Apparently, there is a town in the middle of nowhere in Colon called Aguas Claras…. and 90 minutes into the drive something was telling me that we weren’t going the right way because we kept getting further from the water which made no sense.
So, I decided to question my GPS and enter it again with the Gatun name (which was the original old locks viewpoint), and there it was… Now we had another hour to go.
Locally we weren’t too much into the dangerous side of Colon, which could have happened as Colon isn’t a place where you want to be lost.
Finally, we arrived at Agua Clara Locks.
Visiting the Panama Canal
When you go to Panama please make sure you make visiting the Panama Canal a priority in your schedule.
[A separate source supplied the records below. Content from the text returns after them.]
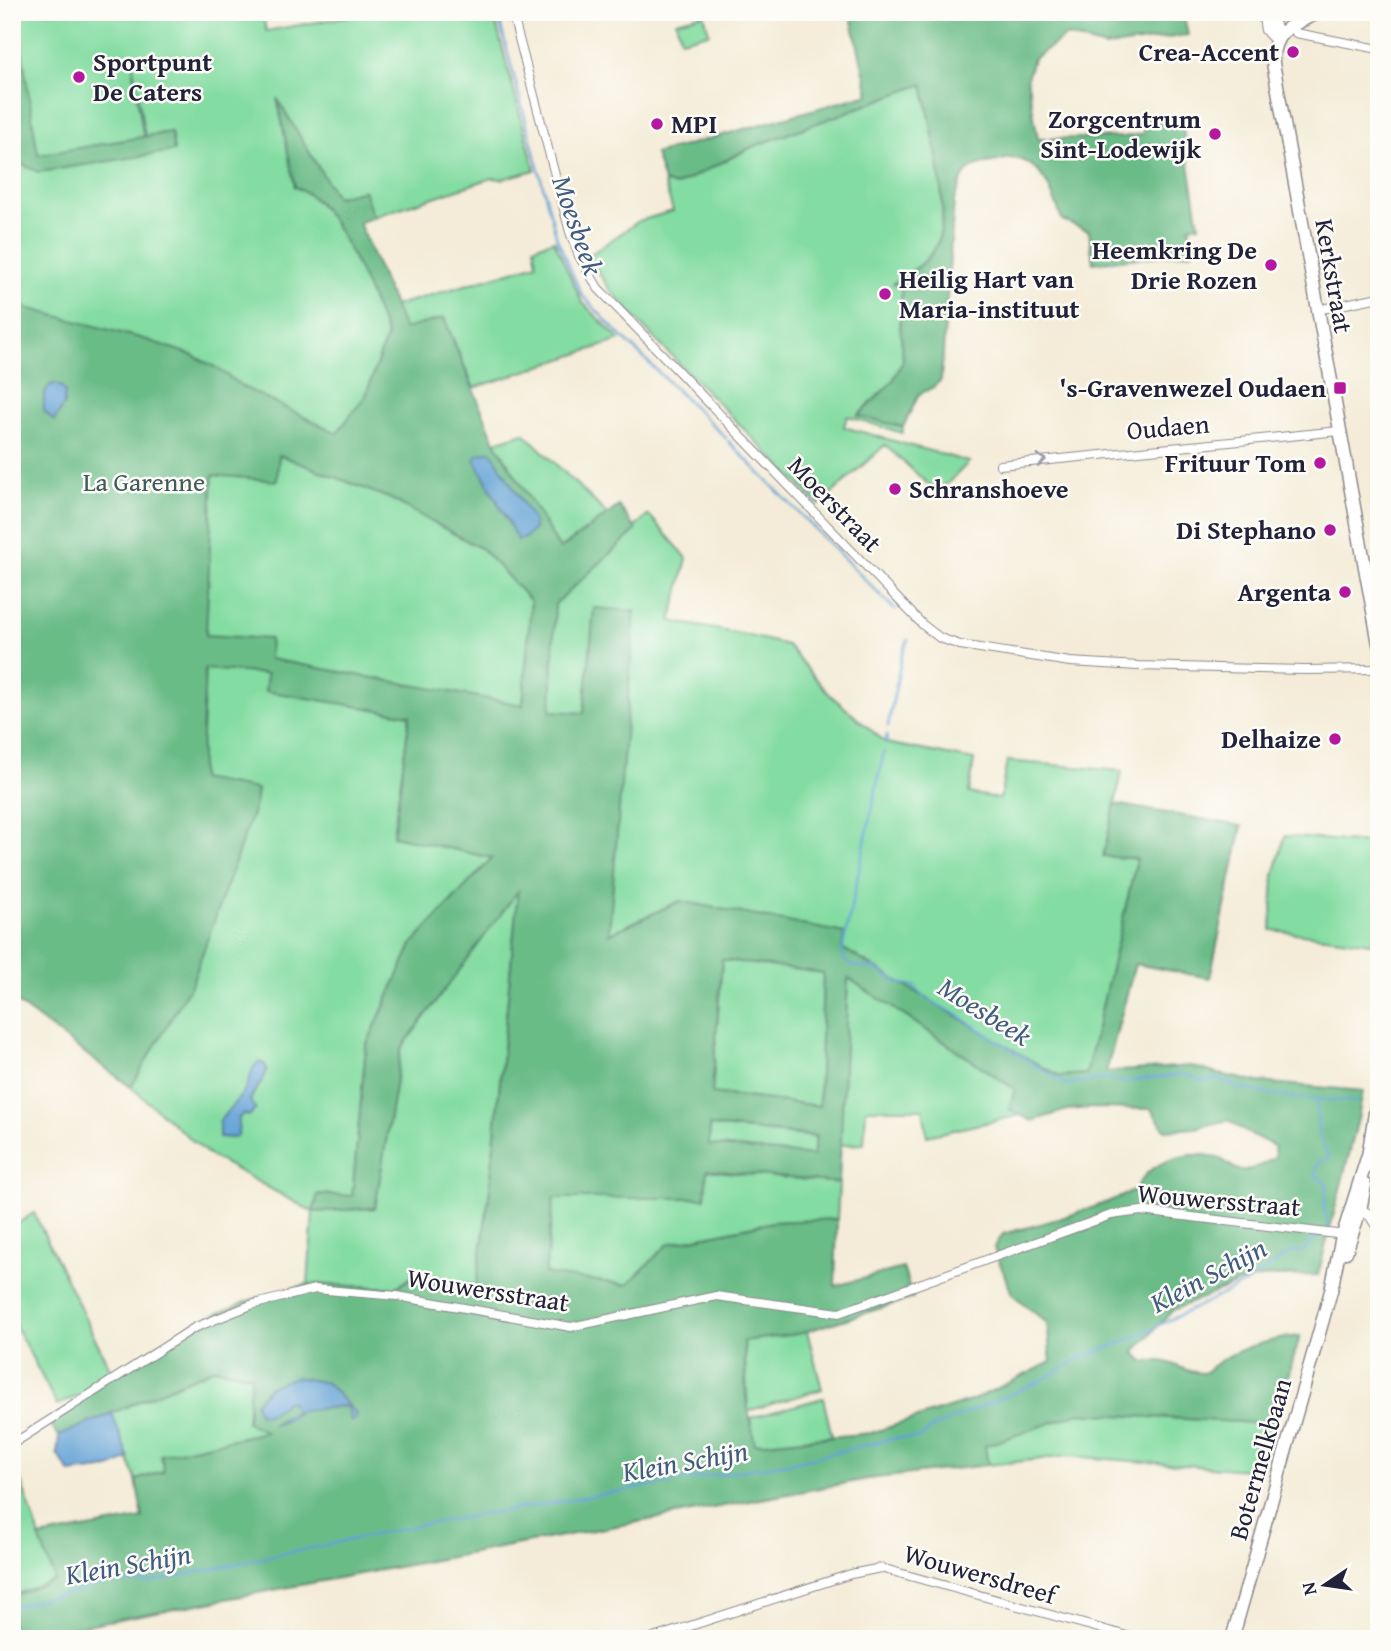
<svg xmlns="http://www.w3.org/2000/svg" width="1391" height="1651" font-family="'Gentium Book Plus',serif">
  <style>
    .green { fill: #83dca1; stroke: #527f6e; stroke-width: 2 }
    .forest { fill: #6abc87; stroke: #466f61; stroke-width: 2; fill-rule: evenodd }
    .water { fill: #64a2d6; stroke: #436288; stroke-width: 2 }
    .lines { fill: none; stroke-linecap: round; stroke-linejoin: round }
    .stream { stroke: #64a2d6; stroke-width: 2.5 }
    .minor-casing { stroke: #8b878a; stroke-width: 10 }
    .tertiary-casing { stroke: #8b878a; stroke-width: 12 }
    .secondary-casing { stroke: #8b878a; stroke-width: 15 }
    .minor { stroke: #fff; stroke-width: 8 }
    .tertiary { stroke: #fff; stroke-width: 10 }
    .secondary { stroke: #fff; stroke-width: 12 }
    .oneway { stroke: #9c9ca7 }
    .poi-dot { fill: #b5179e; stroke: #fdfcf7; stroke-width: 2.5 }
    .labels { text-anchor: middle; stroke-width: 5; stroke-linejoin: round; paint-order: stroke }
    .poi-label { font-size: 26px; font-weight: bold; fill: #22223b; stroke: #fdfcf7; text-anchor: end }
    .street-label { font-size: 26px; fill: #22223b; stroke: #fdfcf7 }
    .park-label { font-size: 26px; fill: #3f5a5a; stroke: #fdfcf7 }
    .water-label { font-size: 28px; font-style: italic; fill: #405c81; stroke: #fdfcf7 }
  </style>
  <rect width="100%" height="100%" fill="#fdfcf7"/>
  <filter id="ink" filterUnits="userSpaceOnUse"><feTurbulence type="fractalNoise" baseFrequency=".0143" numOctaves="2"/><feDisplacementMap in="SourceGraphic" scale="14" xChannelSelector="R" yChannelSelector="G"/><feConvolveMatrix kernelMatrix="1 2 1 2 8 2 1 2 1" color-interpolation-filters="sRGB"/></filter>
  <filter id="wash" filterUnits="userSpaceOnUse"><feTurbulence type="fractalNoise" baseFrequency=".00686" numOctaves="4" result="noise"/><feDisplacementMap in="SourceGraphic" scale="28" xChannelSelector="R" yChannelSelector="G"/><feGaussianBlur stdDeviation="1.57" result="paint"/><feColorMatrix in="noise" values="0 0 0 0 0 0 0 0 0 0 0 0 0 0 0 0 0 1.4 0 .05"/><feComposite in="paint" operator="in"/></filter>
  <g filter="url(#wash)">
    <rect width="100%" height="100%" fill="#f4ecd8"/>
    <path class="green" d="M13 12H263L266 31 373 12H493L535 170 502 179 492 178 373 217 364 191 336 197 278 101 295 187C338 202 369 295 387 335L366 395 337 433 279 454 391 499 482 549 531 601 523 706 269 659 265 691 410 715 393 836 492 858 413 943 366 1046 352 1197 318 1194 313 1212 375 1208 401 1049 518 889 489 1198 476 1286 412 1277 395 1288 308 1284 313 1212 209 1155 131 1087 12 999V160L39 172 174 151 171 132 145 136 132 62 144 141 37 158Z
      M704 14 709 33 681 40 676 21Z
      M923 84C931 126 949 193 940 234 936 258 912 272 893 283L902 289 900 321 903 361 893 381 858 415 903 427 902 433 847 416 844 427 969 462 938 493 885 445 819 505 647 331 610 290 588 256 639 221 673 211 664 182 676 186 752 147Z
      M554 240 582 302 620 340 474 388 444 318 404 330 394 306 537 264 534 247Z
      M524 433 608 515 560 549 495 442Z
      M649 515 687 558 671 621 741 634 787 645 828 693 886 743 974 760 969 793 1000 799 1007 761 1122 771 1104 856 1137 858 1087 1074 1060 1076 1044 1068 842 948 845 934 680 901 608 934 595 608 584 713 550 711 555 604 635 530 633 528Z
      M1285 836 1379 844V944L1271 930 1274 875Z
      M722 959 823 972 819 1106 712 1093Z
      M848 978 1016 1090 1009 1109 1020 1115 927 1136 923 1109H866L864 1144 840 1145Z
      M710 1126 816 1137 813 1156 708 1145Z
      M706 1170 839 1183 837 1219 773 1222 668 1244 628 1285 545 1275 553 1198H705Z
      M34 1213 113 1375 83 1394 57 1405 12 1320V1227Z
      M807 1331 822 1389 748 1411 744 1340Z
      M215 1368 252 1376 247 1422 266 1432 161 1455 164 1471 136 1480 112 1413Z
      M823 1398 832 1436 754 1444 750 1418Z
      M1079 1413 1274 1424 1260 1471 1068 1456 988 1465 984 1446Z
      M12 1456 55 1580 12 1596Z"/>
    <path class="forest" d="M12 12H16L38 155 171 132 174 151 39 172 12 160Z
      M850 12H1183L1188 35 1105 47 1066 36 1033 59 1027 78 1038 139 1123 137 1143 134V117L1181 116 1199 225 1189 226 1193 252 1093 263 1089 231 1062 220C1054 197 1043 162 1014 158 1007 158 999 161 992 162 963 166 963 175 954 201L941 380 932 388 919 394 903 427 858 416 893 381 903 361 900 321 902 289 893 284C912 272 935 258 940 235 949 199 930 122 923 84L752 147 675 186 664 182 655 154 869 94Z
      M277 98 336 197 364 190 373 217 359 223 404 329 444 318 495 442 560 549 619 506 636 530 555 604 551 711 584 713 594 608 635 611 609 934 680 901 845 933 842 948 1044 1068 1060 1076 1086 1074 1137 859 1103 856 1115 804 1242 826 1210 978 1135 964 1106 1072 1191 1066 1214 1073 1258 1082 1363 1091 1358 1119 1318 1275 1270 1276 1238 1283 1173 1310 1134 1352 1145 1362C1171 1356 1180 1373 1204 1373 1231 1349 1265 1340 1300 1336L1274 1424 1079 1413 985 1446 988 1465 868 1479 12 1639V1596L55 1580 39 1537 143 1518 136 1480 164 1471 161 1455 265 1432 247 1422 251 1375 215 1368 59 1436 48 1421 85 1397 83 1394 192 1324 251 1300 308 1284 395 1288 412 1277 476 1285 489 1198 518 891 401 1049 375 1208 313 1212 318 1194 352 1196 366 1046 413 943 492 858 393 836 410 715 265 691 267 674 205 669 200 779 257 789 255 805 192 983 131 1087 12 999V304L144 339 192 355 217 368 243 387 337 433 366 395 387 335C369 295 337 201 295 187ZM279 455 391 499 482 549 531 601 523 705 269 659 270 639 206 635 213 475 277 481ZM722 960 823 973 819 1106 712 1093ZM848 978 1015 1089 1009 1109 1032 1121 1067 1110 1092 1108 1151 1109 1165 1130 1195 1128 1229 1120 1242 1130 1274 1146 1275 1157C1265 1163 1252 1172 1239 1170 1231 1168 1224 1159 1215 1157 1188 1150 1146 1162 1136 1190 1093 1210 1049 1222 1003 1234L994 1248 1012 1294 1047 1323 1051 1362 973 1400 871 1433 755 1444 746 1398 744 1341 798 1334 913 1298 903 1268 835 1286 837 1219 773 1222 668 1244 627 1285 545 1274 554 1198H705L707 1170 839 1183ZM710 1126 816 1136 813 1156 709 1145Z"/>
    <path class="water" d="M52 384 61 386 65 391 64 405 54 421 44 411C44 399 42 391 52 384Z
      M491 451 533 520 534 529 525 538 518 540 515 535 475 460 476 455Z
      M259 1062 265 1064 267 1070C264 1083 254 1089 250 1101L256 1109 249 1116 244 1114 239 1118 238 1135 234 1138 219 1137V1122C228 1108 243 1098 249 1081 252 1073 251 1067 259 1062Z
      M296 1377 327 1383 356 1414 355 1419 351 1421 348 1409 344 1406 300 1411 285 1421 272 1425 295 1411 292 1402 287 1401C278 1408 270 1417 259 1414L255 1403 270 1386Z
      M112 1413 129 1459 110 1468 70 1473 57 1454 59 1436Z"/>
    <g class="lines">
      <path class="stream" d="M497 12 557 239 582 295 612 327 726 438
        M728 441 895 610
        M888 726 902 655 908 640
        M886 743 887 735
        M884 752 843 946 844 961 853 966 874 968 898 983 914 986 926 999 956 1014 1065 1084 1108 1078 1119 1082 1186 1074 1200 1081 1219 1079 1238 1088 1295 1098 1316 1099
        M1326 1228 1329 1226 1324 1208 1327 1185 1315 1174 1317 1164 1329 1157 1319 1137 1316 1099 1358 1102
        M12 1607 113 1582H150L420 1525 794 1462 896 1438H920L932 1428 1041 1381 1079 1359 1133 1338 1250 1281 1292 1251 1303 1252 1320 1234"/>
    </g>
  </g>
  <g filter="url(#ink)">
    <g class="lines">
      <g class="minor-casing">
        <path id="minor" d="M512 12 570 232 579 256 598 288 923 625 940 638 960 645 1070 662 1138 666 1305 670 1379 669
          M1292 25 1296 33 1379 49
          M1317 310 1379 297
          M1000 465 1339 431
          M14 1443 194 1328 251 1305 315 1289 397 1296 571 1327 716 1296 839 1313 1111 1215 1141 1211 1345 1235
          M650 1639 851 1574 881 1568 1138 1639"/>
      </g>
      <g class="tertiary-casing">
        <path id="tertiary" d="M1263 12 1266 30 1276 41
          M1266 12 1276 27V41
          M1360 1210 1370 1215 1379 1229"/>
      </g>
      <g class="secondary-casing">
        <path id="secondary" d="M1320 12C1294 24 1271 30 1273 63L1379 644
          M1367 1163 1379 1088
          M1346 1252 1360 1210 1365 1185
          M1232 1639 1331 1291 1341 1241 1368 1155"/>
      </g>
      <use href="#minor" class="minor"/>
      <use href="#tertiary" class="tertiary"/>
      <use href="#secondary" class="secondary"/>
    </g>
    <defs><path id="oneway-chevron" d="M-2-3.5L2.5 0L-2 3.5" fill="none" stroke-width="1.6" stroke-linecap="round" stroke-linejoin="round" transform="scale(1.75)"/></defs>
    <use class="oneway" href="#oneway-chevron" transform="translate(1041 460) rotate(-5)"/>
  </g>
  <g class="poi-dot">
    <circle cx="1293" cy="52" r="7"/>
    <circle cx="79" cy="77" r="7"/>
    <circle cx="657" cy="124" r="7"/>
    <circle cx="1215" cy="134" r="7"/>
    <circle cx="1271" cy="265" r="7"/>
    <circle cx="885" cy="294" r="7"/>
    <rect x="1333" y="381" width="14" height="14" rx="3.5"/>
    <circle cx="1320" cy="463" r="7"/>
    <circle cx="895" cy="489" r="7"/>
    <circle cx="1330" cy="530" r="7"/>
    <circle cx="1345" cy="592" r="7"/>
    <circle cx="1335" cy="739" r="7"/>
  </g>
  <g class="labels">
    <g class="poi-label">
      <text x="1279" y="61">Crea-Accent</text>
      <text x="93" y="71" text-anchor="start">Sportpunt<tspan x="93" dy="30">De Caters</tspan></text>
      <text x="1201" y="128">Zorgcentrum<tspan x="1201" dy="30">Sint-Lodewijk</tspan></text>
      <text x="671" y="133" text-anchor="start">MPI</text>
      <text x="1257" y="259">Heemkring De<tspan x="1257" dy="30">Drie Rozen</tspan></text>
      <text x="899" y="288" text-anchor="start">Heilig Hart van<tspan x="899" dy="30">Maria-instituut</tspan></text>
      <text x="1326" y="397">'s-Gravenwezel Oudaen</text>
      <text x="1306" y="472">Frituur Tom</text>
      <text x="909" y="498" text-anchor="start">Schranshoeve</text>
      <text x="1316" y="539">Di Stephano</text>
      <text x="1331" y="601">Argenta</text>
      <text x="1321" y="748">Delhaize</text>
    </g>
    <g class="street-label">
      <text transform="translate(1334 276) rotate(80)" y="9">Kerkstraat</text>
      <text transform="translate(1168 427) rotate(-5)" y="9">Oudaen</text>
      <text transform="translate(835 504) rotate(46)" y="9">Moerstraat</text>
      <text transform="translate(1219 1200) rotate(5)" y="9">Wouwersstraat</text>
      <text transform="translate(488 1290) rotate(9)" y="9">Wouwersstraat</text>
      <text transform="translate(1260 1459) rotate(-74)" y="9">Botermelkbaan</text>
      <text transform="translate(980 1574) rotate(16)" y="9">Wouwersdreef</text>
    </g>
    <g class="park-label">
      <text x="144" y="491">La Garenne</text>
    </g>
    <g class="water-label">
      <text transform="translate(578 225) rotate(71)" y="10">Moesbeek</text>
      <text transform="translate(985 1011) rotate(32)" y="10">Moesbeek</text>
      <text transform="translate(1208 1275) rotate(-28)" y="10">Klein Schijn</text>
      <text transform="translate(685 1461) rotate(-10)" y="10">Klein Schijn</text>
      <text transform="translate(128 1564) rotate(-10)" y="10">Klein Schijn</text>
    </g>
  </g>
  <rect width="1391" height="1651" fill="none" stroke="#fdfcf7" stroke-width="42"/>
  <g transform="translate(1325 1585) rotate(257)" stroke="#fdfcf7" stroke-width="5" paint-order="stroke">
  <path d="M0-5L12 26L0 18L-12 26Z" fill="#22223b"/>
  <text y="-10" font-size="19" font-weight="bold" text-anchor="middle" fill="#22223b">N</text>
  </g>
</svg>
This is for sure a wonder of the world, and it has a huge place in my heart, not only because I’m from Panama, but because my daddy used to work there.
We have proven the world that Panamanians can too be responsible for such majestic operation, and it makes me so proud to call my self Panamanian.
When you go and visit the Panama Canal, allow enough time to see the IMAX movie as I mentioned above is pretty good.
Another thing you can do is have dinner at the restaurant in Miraflores and watch the boats go by while you are eating, as you either has to go super early in the morning or after 4 pm.
It takes about 45 minutes for a boat to go through the locks.
There is also a nice museum and a cute gift shop for souvenirs.
Without getting lost, going to Agua Clara is 1 hour from Miraflores (it took us 2.5 hours because of our detour), and from Agua Clara back to Panama City via the North Highway is like 70 minutes, so not bad at all.a
I hope you enjoyed this article and I can’t wait to hear about your experience when you go visiting the Panama Canal.